Daher liegt hier die Vermutung nahe, dass bei der Untersuchung des vzbv die Verfasser nicht die Website der Videosprechstunde und die dazugehörige Datenschutzerklärung einer Prüfung unterzogen haben, sondern eine andere Website des Anbieters (und die dazugehörige Datenschutzerklärung). Damit wären dann die Schlussfolgerungen, die die Verfasser daraus im Bericht ziehen, natürlich falsch.

Um es noch einmal deutlich zu sagen: Nur die Videosprechstunden-Website ist Gegenstand der Evaluierung. Hier findet die Videosprechstunde zwischen Behandler und Patient statt und nur diese Datenverarbeitung ist für die Zertifizierung letztendlich relevant. Welche Dienste ggf. auf einer anderen Website des Anbieters verwendet werden, ist nicht ausschlaggebend.

Im Gegensatz zur reinen Prüfung der Datenschutzerklärung erfolgt im Rahmen des Evaluationsprozesses eine intensive datenschutz- und informationssicherheitstechnische Prüfung der Videosprechstunden-Website. Kritische Datenverarbeitungen, wie der Einsatz von Reichweitenmessungen oder Datenübermittlungen in Drittstaaten, fallen daher im Rahmen einer Evaluation direkt auf.

Zwischen den Evaluatoren erfolgt eine Simulation einer Videosprechstunde in der Rolle eines Behandlers und eines Patienten. In dieser Simulation liegt das Hauptaugenmerk u. a. auf der Einhaltung der Ende-zu-Ende-Verschlüsselung. Ferner erfolgt die Prüfung, ob und welche Cookies im Einzelfall auf der Videosprechstunden-Webseite verwendet werden. Es wird genau unter die Lupe genommen, ob diese den Anforderungen der Anlage 31b BMV-Ä entsprechen und ob diese Informationen über die Datenverarbeitungen („Datenschutzerklärung“) den Art. 12 ff. DSGVO entsprechen, also DSGVO-konform erfolgen.

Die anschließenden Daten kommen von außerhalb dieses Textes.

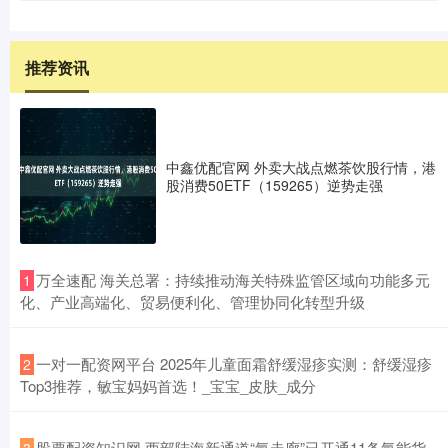
推荐资讯
中鑫优配官网 外卖大战点燃茶饮股行情，港
股消费50ETF（159265）逆势走强
​万全速配 海关总署：持续推动海关特殊监管区域向功能多元
1
化、产业高端化、贸易便利化、管理协同化转型升级
​一对一配资网平台 2025年儿童面霜舒缓湿疹实测：舒缓湿疹
2
Top3推荐，敏宝妈妈首选！_宝宝_皮肤_成分
​股票配资知识网 西部陆海新通道“氢走廊”已开通11条氢能货
3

So sind Session-Cookies, die teilweise bei der Durchführung der Videosprechstunde verarbeitet werden, grundsätzlich unbedenklich, da diese sofort nach Beendigung der Videosprechstunde gelöscht und eine Übermittlung an weitere Instanzen nicht erfolgt.

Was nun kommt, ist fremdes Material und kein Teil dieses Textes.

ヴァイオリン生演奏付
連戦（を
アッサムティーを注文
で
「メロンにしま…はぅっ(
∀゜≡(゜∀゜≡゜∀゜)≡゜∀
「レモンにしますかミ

Auf der anderen Seite ist die Verwendung sog. Tracking-Cookies, bei denen ferner eine Übermittlung in Länder außerhalb der EU stattfindet, nach aktueller Rechtslage (insbesondere im Falle der Übermittlung in die USA) anhand der engen Vorgaben der Anlage 31b BMV-Ä bei Videosprechstunden unzulässig. Sollten die Evaluatoren eine solche unzulässige Datenverarbeitung feststellen, so kann die Videosprechstunde bis zur Behebung dieses „Mangels“ nicht zertifiziert werden.

Fazit

Die Freude daran, dass die Videosprechstunden-Thematik endlich etwas ins Rampenlicht gerückt wird, verblasst leider mit dem Analysebericht des vzbv und hinterlässt einen eher bitteren Nachgeschmack. Weder die Herangehensweise (reine Fokussierung auf Datenschutzerklärungen) noch die Art der Dokumentation im Bericht (der Gegenstand der Untersuchung, sprich die URL, wird nicht angegeben) lassen fundierte Aussage über eine Datenschutzkonformität bei den betrachteten Videosprechstundenanbietern zu.

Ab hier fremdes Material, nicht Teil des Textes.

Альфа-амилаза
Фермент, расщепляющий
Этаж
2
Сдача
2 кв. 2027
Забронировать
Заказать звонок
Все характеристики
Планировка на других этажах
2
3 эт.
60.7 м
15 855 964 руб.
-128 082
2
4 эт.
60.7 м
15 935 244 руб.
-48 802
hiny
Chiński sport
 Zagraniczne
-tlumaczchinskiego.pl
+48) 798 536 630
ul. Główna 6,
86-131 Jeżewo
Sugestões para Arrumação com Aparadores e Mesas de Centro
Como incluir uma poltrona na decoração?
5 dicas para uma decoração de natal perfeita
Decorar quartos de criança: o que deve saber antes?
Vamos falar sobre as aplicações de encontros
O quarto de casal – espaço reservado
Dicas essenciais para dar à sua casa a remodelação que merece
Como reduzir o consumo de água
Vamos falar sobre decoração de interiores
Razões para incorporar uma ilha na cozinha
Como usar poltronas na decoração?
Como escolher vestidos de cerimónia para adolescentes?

Die Analyse des vzbv kritisiert sicherlich zu Recht den oftmals lapidaren oder sogar rechtswidrigen Umgang mit Datenschutzerklärungen. Ganz klar verdienen Anbieter, die die Anforderungen des Datenschutzes nicht beachten, einen Vertrauensverlust seitens der Verbraucher und Anwender. Eine generelle Kritik an Videosprechstunden ist jedoch nicht gerechtfertigt, basiert sie hier doch eher auf einer ungeeigneten Methodik der Untersuchung.

Fehler können die Anbieter nur beheben, wenn diese konkret benannt werden. Daher muss der Bericht vom vzbv dringend überarbeitet und mit den Details der Untersuchung ergänzt werden. Dies betrifft nicht nur die Angabe der Websites, sondern es fehlt an einigen Stellen im Bericht auch eine nachweisbare Herleitung der kritisierten Aspekte.